Each of these cases entails a thicket of complex issues, ranging from the precise definition of "marriage" and its status as a constitutional right to the nuances of property law and the delicate balance between federal and state juridical powers. Although the feat of wading through the morass of legal minutiae cannot be adequately achieved in a single op-ed, one point is clear: This is a matter for the United States Supreme Court.
Earlier this year, when the Supreme Court bench issued its ruling in United States v. Windsor and Hollingsworth v. Perry (which voided Section 3 of the Defense of Marriage Act and upheld a federal court's actions to overturn California's Proposition 8, respectively), supporters of LGBT rights correctly hailed those decisions as significant steps forward in their cause. At the same time, the court pointedly neglected to address one of the key points pertaining to this issue — namely, whether the right to define marriage is limited to the states or can fall under the domain of the federal government. Indeed, the court's majority decisions didn't even mention Baker v. Nelson, the 1972 case which dismissed an appeal in a Minnesota same-sex marriage ban "for want of a substantial federal question." Without further clarification on the matter, this precedent remains the default position of the federal legal system.

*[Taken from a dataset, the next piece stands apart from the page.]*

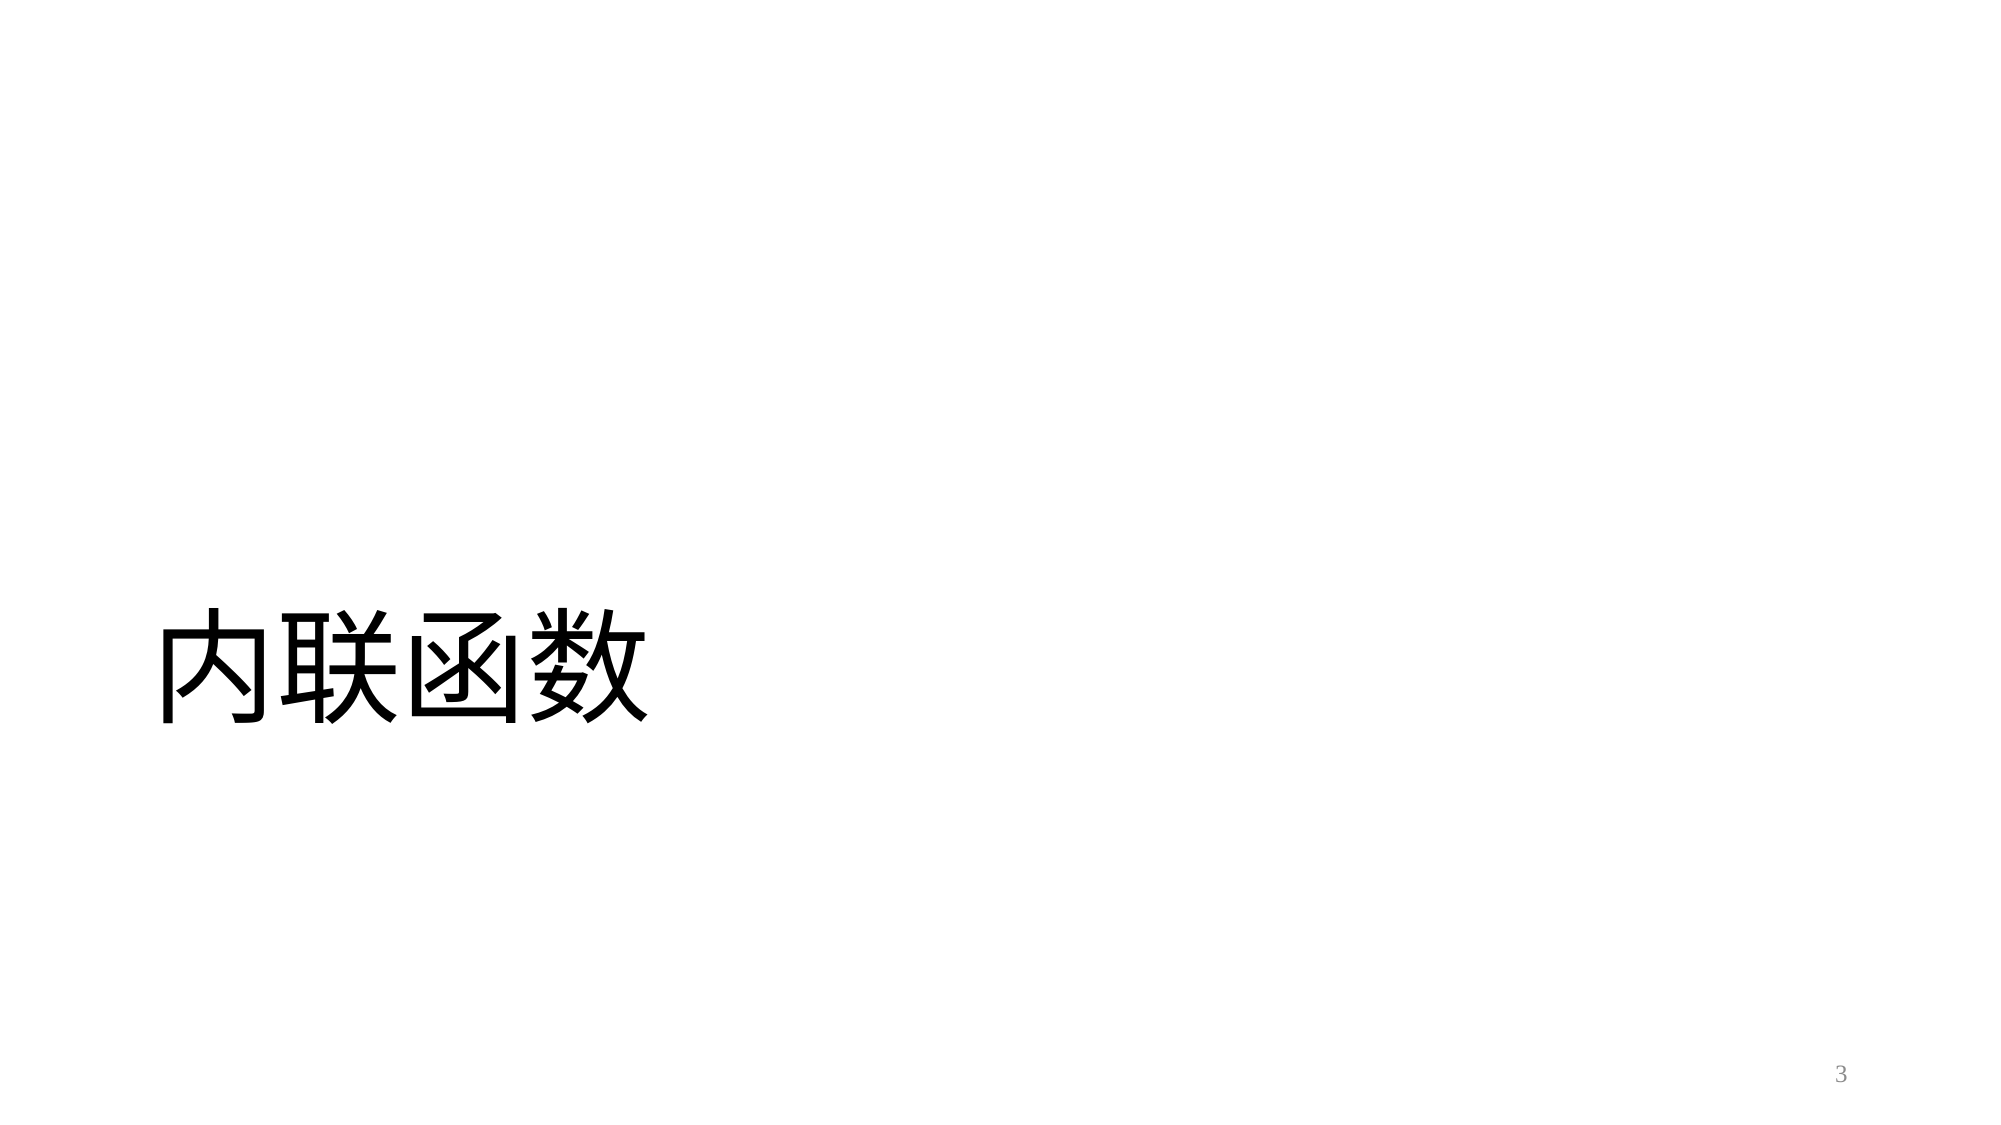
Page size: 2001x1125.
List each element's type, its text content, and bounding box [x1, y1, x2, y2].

slide_number 3 [1740, 1042, 1863, 1103]
title 内联函数 [136, 280, 1862, 749]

That needs to change. Even if one opposes gay marriage, it stands to reason that a decisive federal ruling on the matter is preferable to the existing legal chaos surrounding this issue. On a deeper level, however, it is unconscionable for LGBT Americans to continue to suffer from second-class citizenship. If one concedes the premise that the state should have the authority to designate couplings between consenting adults as marriages (a point on which some well-intentioned libertarians differ from the mainstream position), then denying that title to same-sex partners is deeming their relationship inferior to those of their heterosexual counterparts, regardless of whether this is the explicit intention. The same is true for policies that refuse gay couples the privileges that opposite-sex spouses can take for granted, from hospital visitation and adoption rights to the ability to file joint tax benefits.
It is painful to be reminded of how, as a recent Upworthy article pointed out, 29 states still permit businesses to fire employees simply for being homosexual (when the so-called offense is being transgender, that number rises to 34). As a society, a great deal of progress remains to be made on this issue. If conservatives need to be reminded of where their values should lie on this issue, they need look no further than the man whose presidential candidacy nearly half a century ago gave rise to the New Right, Barry Goldwater:
"The big thing is to make this country, along with every other country in the world with a few exceptions, quit discriminating against people just because they're gay. You don't have to agree with it, but they have a constitutional right to be gay. And that's what brings me into it."